Order A Re-run Of Election 2020 Because Jean Mensa Refused To Explain ‘Changing Figures’ – Tsikata Tells Supreme Court



Lawyers for the petitioner in the on-going election petition has charged the Supreme Court to  rule in favour of John Mahama who wants a re-run of the Presidential elections.

The petitioner’s legal team led by Tsatsu Tsikata pointed out that once the first respondent (Electoral Commission) has failed to testify, the court should not think twice when giving out it ruling.

According to them, there is no evidence from the EC on the basis of which any of its contradictory figures presented on December 9, last year, can be accepted as truth.

Mr Tsikata believes the EC Chairperson Jean Mensa was given a fair opportunity to mount the witness box and tell the world what the actual total valid votes cast in the elections were, but she declined.

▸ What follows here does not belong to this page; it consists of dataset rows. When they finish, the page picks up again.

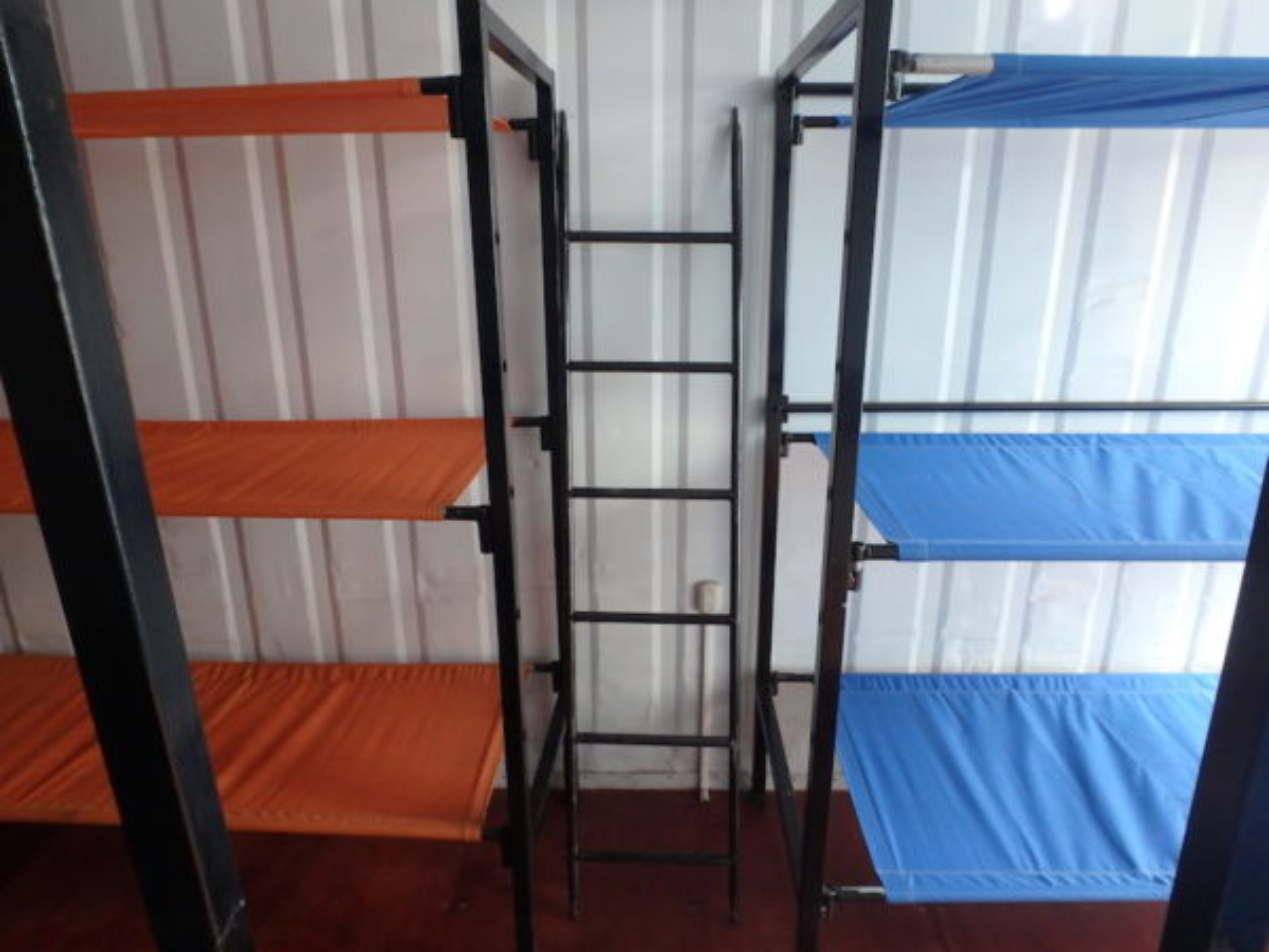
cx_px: 634
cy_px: 476
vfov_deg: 63.4
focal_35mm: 21
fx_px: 770
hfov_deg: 79.0
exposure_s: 1/30
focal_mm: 3.7
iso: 400
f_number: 3.5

“First respondent has not discharged the burden of proof on it to show the error allegedly made by the EC on December 9, and the purported correction on December 10 or any other figure derived from results it has published.

“No basis exists for any Trier of fact to consider that first respondent has even discharged “the burden of producing evidence under section 11 of the Evidence Act.

“The obligation of the first respondent to introduce sufficient evidence to avoid a ruling against him has not been simply met because first respondent decided not to have anyone testify on their behalf.

“No evidence is therefore, available for the first respondent to avoid a ruling against it,” as captured in the closing address filed on February 23, 2021.

The petitioner has maintained that the non compliance by the Chairperson is a serious infraction of a constitutional instrument, for which she wields her power.

Also, the petitioner said the EC’s lawyers failed to provide evidence to contradict the testimony of their first witness, NDC General Secretary, Johnson Asiedu Nketia with regards to the percentage of votes obtained by each candidate.

They, again, maintained that the petitioner does not need to lead evidence to show that no candidate obtained more than 50% of the votes.

He need not come to court with his own figures, as they were not in court “to take the job of the Returning Officer”.